## REQUIREMENT
Copy the material starting at its first line and ending at the line containing "24: (93, 62)", both included, with "absolute pixels" changed to "whole pixels" and everything else left as it stands. Leave the pictures out of the answer.
--- START ---
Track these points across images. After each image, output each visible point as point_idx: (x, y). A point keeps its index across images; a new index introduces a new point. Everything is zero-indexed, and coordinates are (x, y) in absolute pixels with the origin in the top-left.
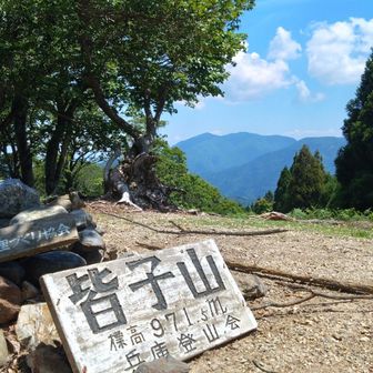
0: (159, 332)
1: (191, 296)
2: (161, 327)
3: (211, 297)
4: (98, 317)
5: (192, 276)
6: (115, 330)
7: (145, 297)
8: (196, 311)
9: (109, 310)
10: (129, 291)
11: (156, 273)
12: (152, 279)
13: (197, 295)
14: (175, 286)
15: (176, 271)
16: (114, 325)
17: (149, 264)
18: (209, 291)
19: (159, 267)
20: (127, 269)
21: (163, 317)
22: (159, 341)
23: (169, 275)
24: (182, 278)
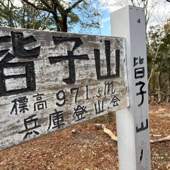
0: (61, 102)
1: (95, 78)
2: (64, 98)
3: (108, 80)
4: (7, 81)
5: (101, 63)
6: (21, 95)
7: (60, 71)
8: (94, 89)
9: (21, 76)
10: (47, 63)
11: (76, 53)
12: (71, 57)
13: (100, 77)
14: (86, 67)
15: (92, 55)
16: (22, 90)
17: (73, 44)
18: (109, 76)
19: (80, 48)
20: (52, 42)
21: (69, 90)
22: (59, 109)
23: (85, 57)
24: (93, 62)
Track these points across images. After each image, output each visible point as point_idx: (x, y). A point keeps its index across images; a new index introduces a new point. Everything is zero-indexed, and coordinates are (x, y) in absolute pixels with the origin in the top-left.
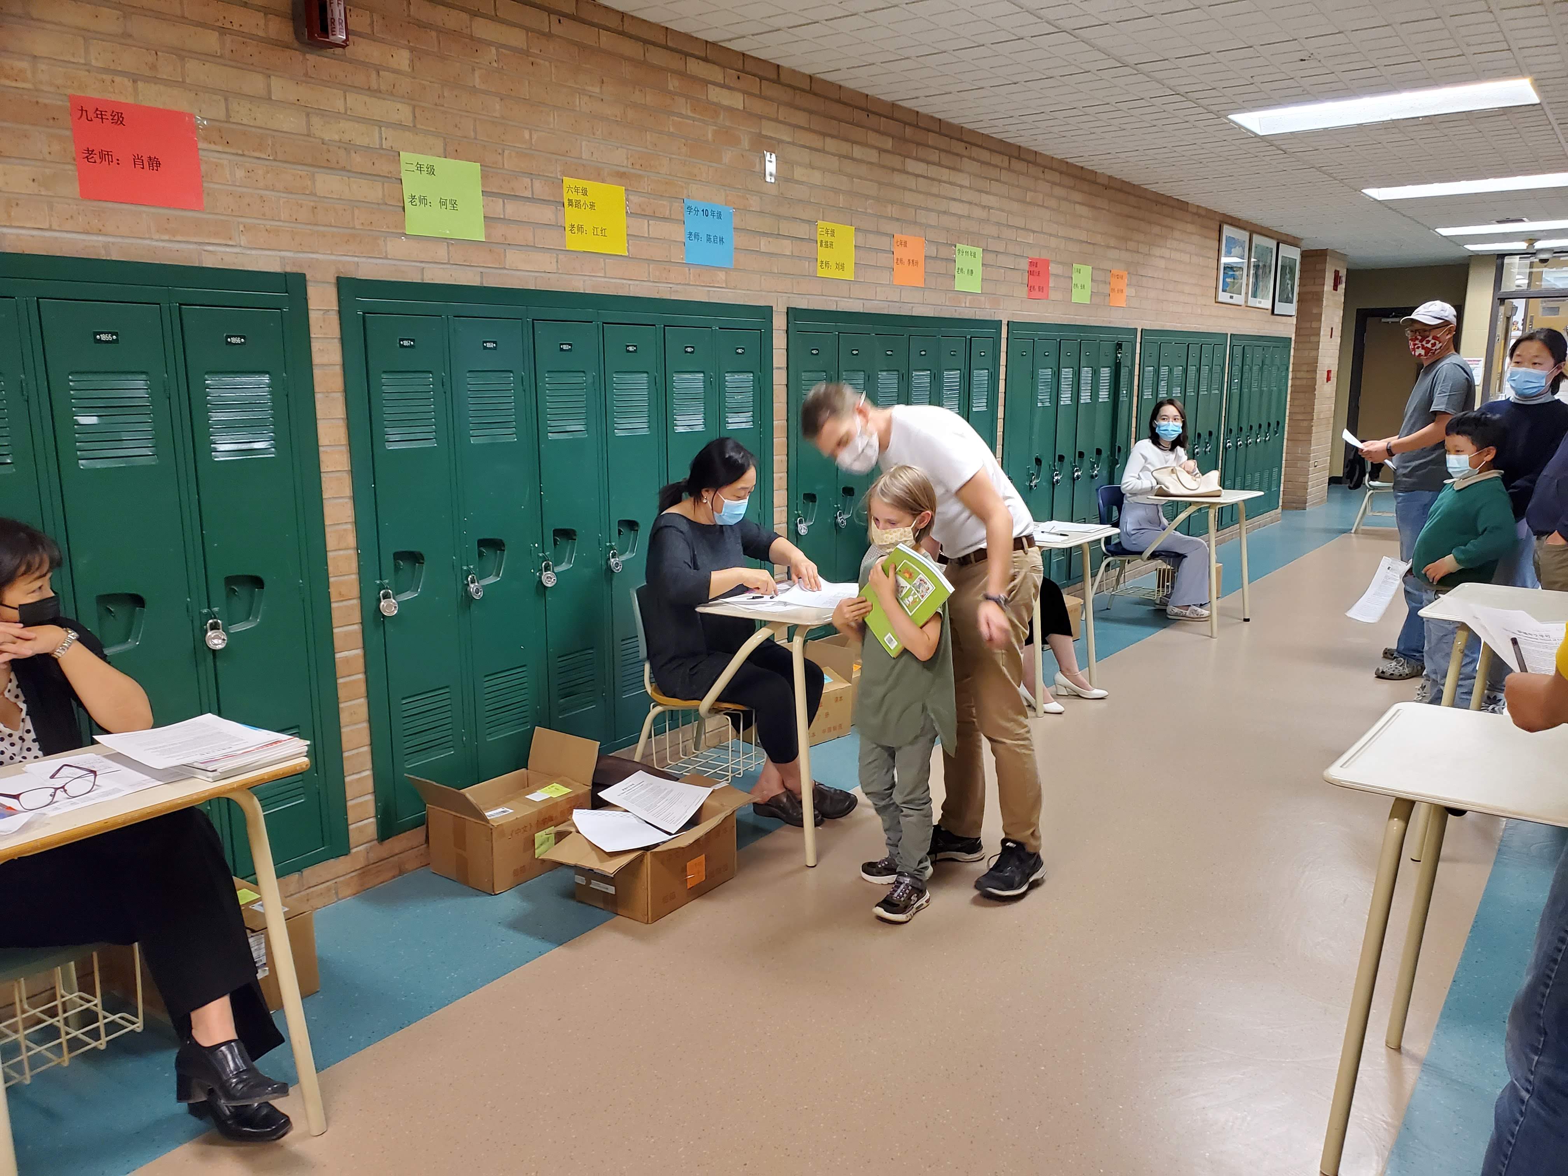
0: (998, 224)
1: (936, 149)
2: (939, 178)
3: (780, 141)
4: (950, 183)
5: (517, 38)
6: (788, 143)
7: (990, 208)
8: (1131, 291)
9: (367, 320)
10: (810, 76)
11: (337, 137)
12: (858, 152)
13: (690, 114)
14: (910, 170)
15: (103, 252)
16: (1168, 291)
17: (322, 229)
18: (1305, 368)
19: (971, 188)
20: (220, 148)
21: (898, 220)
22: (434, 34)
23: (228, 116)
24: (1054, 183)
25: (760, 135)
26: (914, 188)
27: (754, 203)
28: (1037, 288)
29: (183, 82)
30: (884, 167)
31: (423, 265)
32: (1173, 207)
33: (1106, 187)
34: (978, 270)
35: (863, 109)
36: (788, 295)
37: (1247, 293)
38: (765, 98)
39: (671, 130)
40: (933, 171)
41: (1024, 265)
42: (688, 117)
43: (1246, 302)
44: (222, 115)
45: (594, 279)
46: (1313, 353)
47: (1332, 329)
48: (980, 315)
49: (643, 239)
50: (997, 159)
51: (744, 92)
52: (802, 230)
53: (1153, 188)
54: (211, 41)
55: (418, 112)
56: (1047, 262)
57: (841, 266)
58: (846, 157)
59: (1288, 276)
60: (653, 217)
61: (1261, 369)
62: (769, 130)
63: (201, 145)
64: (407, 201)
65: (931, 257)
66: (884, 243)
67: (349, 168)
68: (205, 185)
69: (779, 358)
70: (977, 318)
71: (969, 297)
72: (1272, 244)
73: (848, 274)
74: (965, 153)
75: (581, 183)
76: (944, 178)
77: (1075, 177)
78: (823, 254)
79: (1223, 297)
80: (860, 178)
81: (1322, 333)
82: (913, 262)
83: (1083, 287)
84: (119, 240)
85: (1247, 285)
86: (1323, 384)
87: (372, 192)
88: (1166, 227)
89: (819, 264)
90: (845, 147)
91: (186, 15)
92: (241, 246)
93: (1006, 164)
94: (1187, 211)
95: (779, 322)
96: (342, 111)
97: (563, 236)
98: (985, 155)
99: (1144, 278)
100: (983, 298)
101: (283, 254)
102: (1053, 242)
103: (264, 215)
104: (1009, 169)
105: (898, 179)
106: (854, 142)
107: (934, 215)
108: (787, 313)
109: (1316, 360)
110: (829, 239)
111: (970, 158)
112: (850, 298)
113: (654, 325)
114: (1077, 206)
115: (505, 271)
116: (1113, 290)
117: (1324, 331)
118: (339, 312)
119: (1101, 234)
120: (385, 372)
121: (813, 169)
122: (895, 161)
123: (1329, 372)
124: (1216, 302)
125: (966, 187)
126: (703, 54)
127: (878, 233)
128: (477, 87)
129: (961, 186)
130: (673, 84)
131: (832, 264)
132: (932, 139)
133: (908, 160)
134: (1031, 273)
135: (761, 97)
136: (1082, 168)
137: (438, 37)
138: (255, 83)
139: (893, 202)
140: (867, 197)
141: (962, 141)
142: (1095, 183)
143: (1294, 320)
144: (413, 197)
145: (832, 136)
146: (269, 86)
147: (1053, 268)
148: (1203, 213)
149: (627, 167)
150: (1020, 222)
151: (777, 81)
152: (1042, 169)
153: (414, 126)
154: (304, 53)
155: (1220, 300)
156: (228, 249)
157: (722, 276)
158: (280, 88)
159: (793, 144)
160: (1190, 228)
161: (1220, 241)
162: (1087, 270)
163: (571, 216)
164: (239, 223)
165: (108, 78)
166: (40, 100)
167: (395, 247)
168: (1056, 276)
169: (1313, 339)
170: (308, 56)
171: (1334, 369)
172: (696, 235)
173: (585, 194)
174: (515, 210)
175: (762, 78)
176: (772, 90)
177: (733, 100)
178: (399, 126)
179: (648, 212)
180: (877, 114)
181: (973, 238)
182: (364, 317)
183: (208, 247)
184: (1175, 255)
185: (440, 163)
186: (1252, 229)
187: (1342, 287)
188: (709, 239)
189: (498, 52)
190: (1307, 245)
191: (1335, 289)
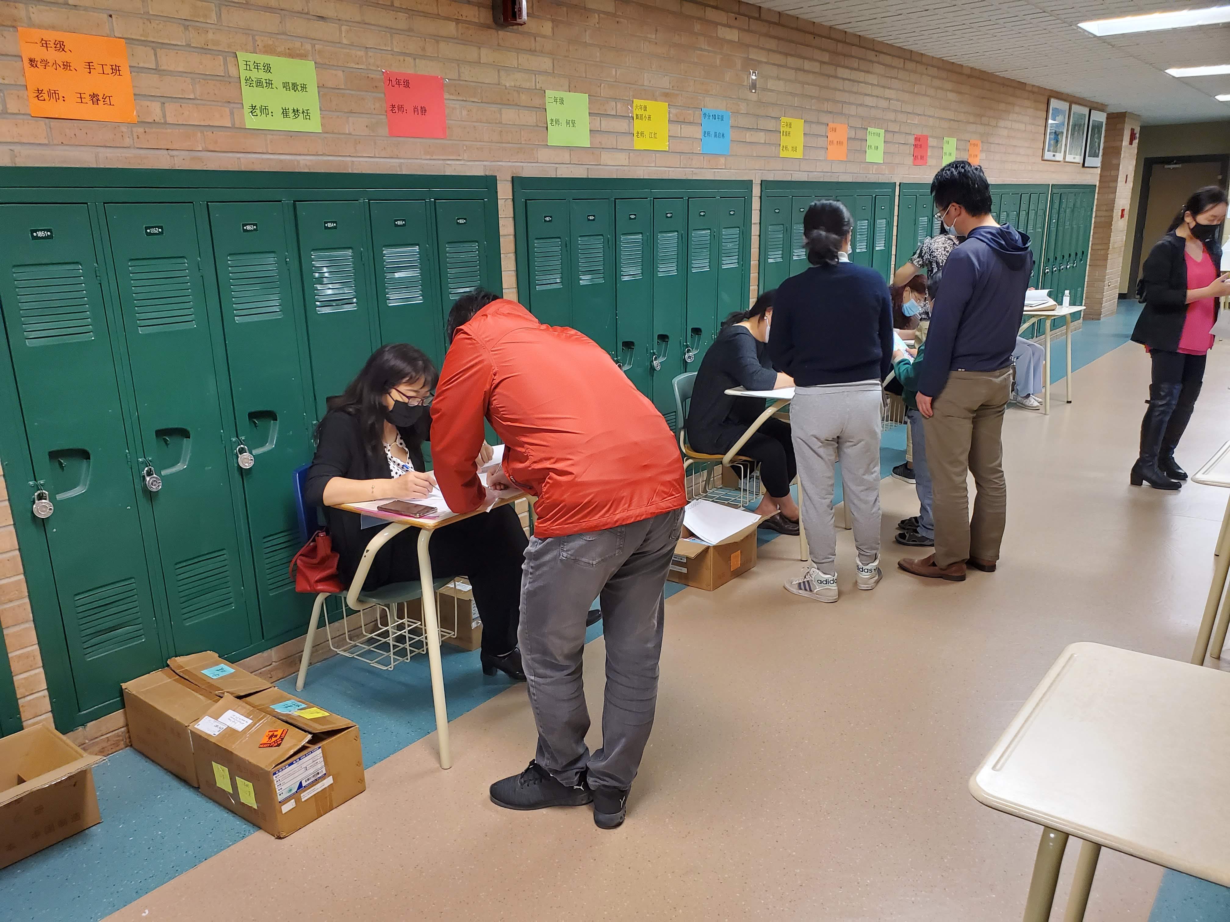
0: (895, 111)
1: (857, 58)
2: (858, 80)
3: (760, 62)
4: (866, 83)
6: (766, 63)
7: (890, 99)
8: (982, 155)
9: (529, 205)
10: (779, 13)
11: (513, 84)
12: (807, 65)
13: (706, 48)
14: (840, 75)
15: (399, 169)
16: (1009, 154)
17: (504, 145)
18: (1104, 208)
19: (878, 85)
20: (453, 97)
21: (831, 112)
22: (565, 9)
23: (459, 76)
24: (934, 77)
25: (748, 59)
26: (842, 88)
27: (743, 108)
28: (919, 157)
29: (438, 57)
30: (824, 75)
31: (557, 165)
32: (1015, 88)
33: (969, 76)
34: (882, 146)
35: (811, 33)
36: (761, 171)
37: (1065, 152)
38: (752, 32)
39: (696, 60)
40: (854, 75)
41: (912, 140)
42: (705, 50)
43: (1064, 158)
44: (456, 76)
45: (650, 168)
46: (1112, 196)
47: (1127, 176)
48: (882, 179)
49: (677, 138)
50: (896, 62)
51: (739, 29)
52: (771, 125)
53: (1002, 75)
54: (451, 28)
55: (555, 62)
56: (926, 138)
57: (795, 149)
58: (800, 70)
60: (684, 123)
61: (1073, 211)
62: (754, 55)
63: (446, 96)
64: (549, 123)
65: (851, 138)
66: (821, 130)
67: (519, 104)
68: (447, 122)
69: (755, 217)
70: (880, 181)
71: (875, 166)
72: (1085, 111)
73: (799, 154)
74: (875, 59)
75: (642, 102)
76: (862, 79)
77: (949, 71)
78: (784, 141)
79: (1048, 155)
80: (809, 84)
81: (1119, 180)
82: (840, 143)
83: (950, 154)
84: (406, 161)
85: (1066, 145)
86: (1118, 220)
87: (529, 118)
88: (1009, 103)
89: (781, 148)
90: (799, 62)
91: (440, 13)
92: (464, 160)
93: (901, 65)
94: (1024, 90)
95: (756, 191)
96: (516, 66)
97: (633, 140)
98: (888, 59)
99: (992, 145)
100: (884, 167)
101: (485, 163)
102: (932, 122)
103: (476, 139)
104: (904, 69)
105: (833, 83)
106: (805, 58)
107: (854, 107)
108: (761, 184)
109: (1113, 201)
110: (788, 129)
111: (879, 63)
112: (800, 171)
113: (682, 198)
114: (949, 94)
115: (600, 166)
116: (971, 155)
117: (1121, 177)
118: (513, 200)
119: (964, 113)
120: (537, 239)
121: (779, 80)
122: (830, 70)
123: (1123, 210)
124: (1043, 160)
125: (875, 85)
126: (715, 4)
127: (819, 123)
128: (587, 42)
129: (872, 84)
130: (697, 27)
131: (790, 148)
132: (855, 51)
133: (839, 69)
134: (915, 146)
135: (748, 31)
136: (953, 63)
137: (567, 11)
138: (472, 53)
139: (828, 100)
140: (813, 98)
141: (873, 50)
142: (961, 74)
143: (1099, 171)
144: (552, 120)
145: (791, 55)
146: (479, 55)
147: (931, 142)
148: (1036, 90)
149: (669, 89)
150: (909, 108)
151: (759, 19)
152: (925, 66)
153: (553, 73)
154: (497, 31)
155: (1046, 158)
156: (458, 162)
157: (722, 160)
158: (486, 55)
159: (768, 63)
160: (1027, 103)
161: (1047, 111)
162: (953, 141)
163: (638, 126)
164: (463, 145)
165: (402, 58)
166: (369, 75)
167: (542, 155)
168: (933, 147)
169: (1112, 184)
170: (500, 32)
171: (1127, 208)
172: (709, 133)
173: (645, 110)
174: (607, 124)
175: (750, 17)
176: (755, 25)
177: (733, 35)
178: (545, 73)
179: (681, 119)
180: (819, 36)
181: (877, 122)
182: (526, 203)
183: (449, 162)
184: (1016, 126)
185: (566, 95)
186: (1072, 100)
187: (1136, 142)
188: (715, 136)
189: (599, 16)
190: (1112, 109)
191: (1131, 143)
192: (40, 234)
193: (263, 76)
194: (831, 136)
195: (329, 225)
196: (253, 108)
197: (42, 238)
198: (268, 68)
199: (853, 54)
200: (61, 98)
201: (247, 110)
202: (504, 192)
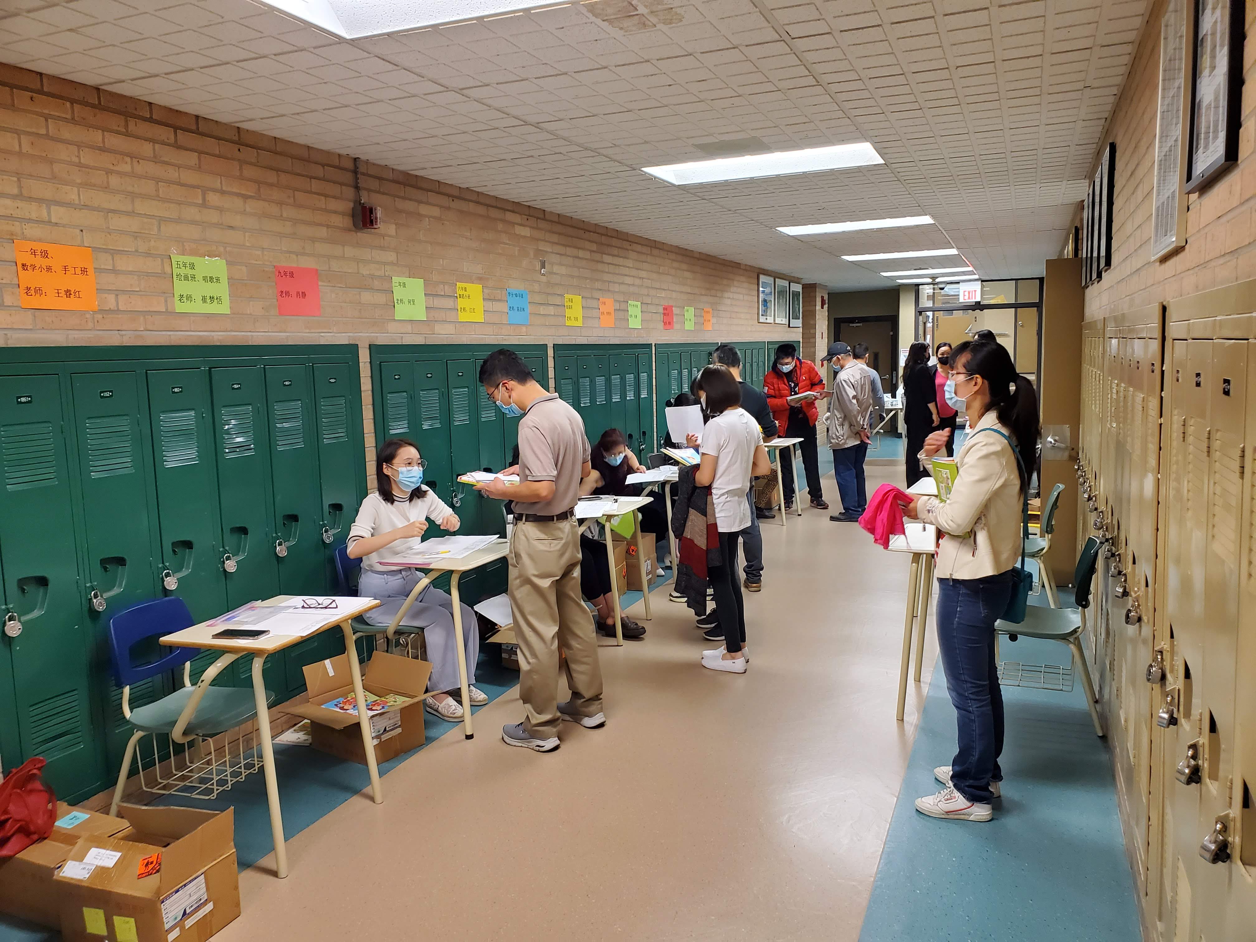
0: (648, 287)
1: (617, 247)
2: (618, 264)
3: (546, 252)
4: (624, 266)
5: (435, 211)
6: (551, 252)
7: (643, 278)
8: (714, 320)
9: (382, 366)
11: (368, 273)
12: (581, 253)
13: (507, 242)
14: (605, 261)
15: (286, 341)
16: (733, 318)
17: (364, 320)
19: (633, 268)
20: (325, 284)
21: (600, 290)
22: (404, 215)
23: (330, 268)
24: (673, 260)
25: (538, 250)
26: (607, 271)
27: (536, 287)
28: (668, 323)
29: (314, 253)
30: (593, 260)
31: (402, 335)
32: (733, 267)
33: (699, 259)
34: (639, 315)
35: (581, 229)
36: (553, 337)
37: (774, 315)
38: (539, 229)
39: (500, 251)
40: (617, 260)
41: (661, 310)
42: (506, 244)
43: (774, 320)
44: (327, 268)
45: (471, 336)
46: (812, 349)
47: (822, 333)
48: (641, 341)
49: (490, 312)
50: (645, 250)
51: (531, 227)
52: (557, 300)
53: (724, 257)
54: (323, 232)
55: (399, 256)
56: (672, 307)
57: (576, 319)
58: (576, 257)
59: (796, 302)
60: (495, 300)
62: (543, 246)
63: (320, 283)
64: (396, 302)
65: (617, 310)
66: (594, 303)
67: (373, 288)
68: (321, 303)
69: (551, 373)
70: (640, 343)
71: (636, 331)
72: (786, 283)
73: (579, 323)
74: (629, 247)
75: (463, 285)
76: (621, 263)
77: (683, 255)
78: (568, 313)
80: (583, 268)
82: (608, 313)
83: (690, 320)
84: (291, 334)
85: (774, 310)
87: (381, 298)
88: (730, 279)
89: (566, 318)
90: (574, 251)
91: (315, 221)
92: (334, 332)
93: (649, 252)
94: (740, 268)
95: (550, 352)
96: (370, 259)
97: (457, 314)
98: (639, 248)
99: (721, 312)
100: (643, 331)
101: (350, 334)
102: (674, 295)
103: (342, 315)
104: (651, 255)
105: (600, 266)
106: (579, 248)
107: (617, 285)
108: (554, 347)
109: (814, 353)
110: (571, 304)
111: (633, 251)
112: (581, 336)
114: (685, 272)
115: (434, 335)
116: (705, 320)
117: (818, 335)
118: (371, 363)
119: (697, 287)
120: (389, 393)
121: (561, 265)
122: (597, 256)
124: (759, 323)
125: (631, 267)
126: (512, 209)
127: (592, 298)
128: (421, 239)
129: (628, 267)
130: (500, 226)
131: (572, 318)
132: (614, 242)
133: (604, 256)
134: (664, 314)
135: (537, 228)
136: (686, 249)
137: (406, 216)
138: (338, 250)
139: (597, 280)
140: (586, 278)
141: (628, 241)
142: (693, 257)
143: (801, 330)
144: (398, 300)
145: (569, 246)
146: (344, 251)
147: (676, 311)
148: (748, 268)
149: (482, 274)
150: (657, 285)
151: (544, 219)
152: (666, 252)
153: (398, 263)
154: (356, 232)
155: (761, 320)
156: (330, 335)
157: (524, 329)
158: (349, 251)
159: (552, 253)
160: (743, 279)
161: (758, 285)
162: (692, 310)
163: (461, 303)
164: (333, 321)
165: (288, 255)
166: (265, 269)
167: (392, 327)
168: (677, 315)
169: (812, 340)
170: (358, 234)
172: (513, 308)
173: (466, 291)
174: (438, 302)
175: (538, 218)
176: (542, 224)
177: (525, 232)
178: (392, 264)
179: (492, 297)
180: (589, 231)
181: (636, 297)
182: (380, 366)
183: (322, 334)
184: (736, 296)
185: (408, 281)
186: (776, 275)
187: (826, 306)
188: (518, 310)
189: (429, 220)
190: (804, 282)
191: (822, 308)
192: (23, 400)
193: (190, 272)
194: (603, 308)
195: (236, 386)
196: (182, 296)
197: (24, 403)
198: (192, 266)
199: (614, 244)
200: (44, 294)
201: (177, 298)
202: (364, 357)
--- END ---
## FINISHED EXERCISE
Track these points across images. After each image, output each visible point as point_idx: (x, y). A point keeps its index across images; a new index introduces a new point. Everything is zero-indexed, and coordinates are (x, y) in whole pixels with the origin in the top-left.
0: (159, 332)
1: (191, 296)
2: (161, 327)
3: (211, 297)
4: (98, 317)
5: (192, 276)
6: (115, 330)
7: (145, 297)
8: (196, 311)
9: (109, 310)
10: (129, 291)
11: (156, 273)
12: (152, 279)
13: (197, 295)
14: (175, 286)
15: (176, 271)
16: (114, 325)
17: (149, 264)
18: (209, 291)
19: (159, 267)
20: (127, 269)
21: (163, 317)
22: (159, 341)
23: (169, 275)
24: (182, 278)
0: (61, 102)
1: (95, 78)
2: (64, 98)
3: (108, 80)
4: (7, 81)
5: (101, 63)
6: (21, 95)
7: (60, 71)
8: (94, 89)
9: (21, 76)
10: (47, 63)
11: (76, 53)
12: (71, 57)
13: (100, 77)
14: (86, 67)
15: (92, 55)
16: (22, 90)
17: (73, 44)
18: (109, 76)
19: (80, 48)
20: (52, 42)
21: (69, 90)
22: (59, 109)
23: (85, 57)
24: (93, 62)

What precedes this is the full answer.